— WHAT YOU NEED TO DO —
Each record should be given again exactly as it appears, with no image included.

◇ ◇ ◇ ◇ ◇ ◇ ◇

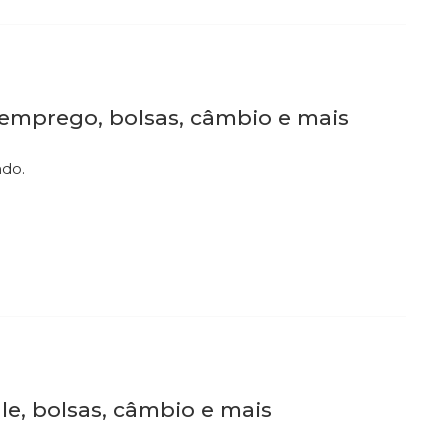
 emprego, bolsas, câmbio e mais
ndo.
le, bolsas, câmbio e mais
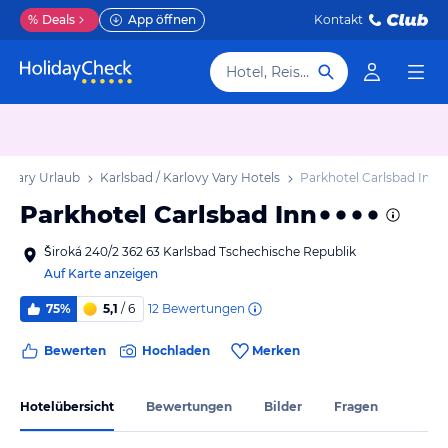
%
Deals
App öffnen
Kontakt
Hotel, Reiseziel
vy Vary Urlaub
Karlsbad / Karlovy Vary Hotels
Parkhotel Carlsbad Inn
Parkhotel Carlsbad Inn
Široká 240/2 362 63 Karlsbad Tschechische Republik
Auf Karte anzeigen
12
Bewertungen
75%
5,1
/ 6
Bewerten
Hochladen
Merken
Hotelübersicht
Bewertungen
Bilder
Fragen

◇ ◇ ◇ ◇ ◇ ◇ ◇

— SOLUTION TO THIS TASK —
 emprego, bolsas, câmbio e mais
ndo.
le, bolsas, câmbio e mais
%
Deals
App öffnen
Kontakt
Hotel, Reiseziel
vy Vary Urlaub
Karlsbad / Karlovy Vary Hotels
Parkhotel Carlsbad Inn
Parkhotel Carlsbad Inn
Široká 240/2 362 63 Karlsbad Tschechische Republik
Auf Karte anzeigen
12
Bewertungen
75%
5,1
/ 6
Bewerten
Hochladen
Merken
Hotelübersicht
Bewertungen
Bilder
Fragen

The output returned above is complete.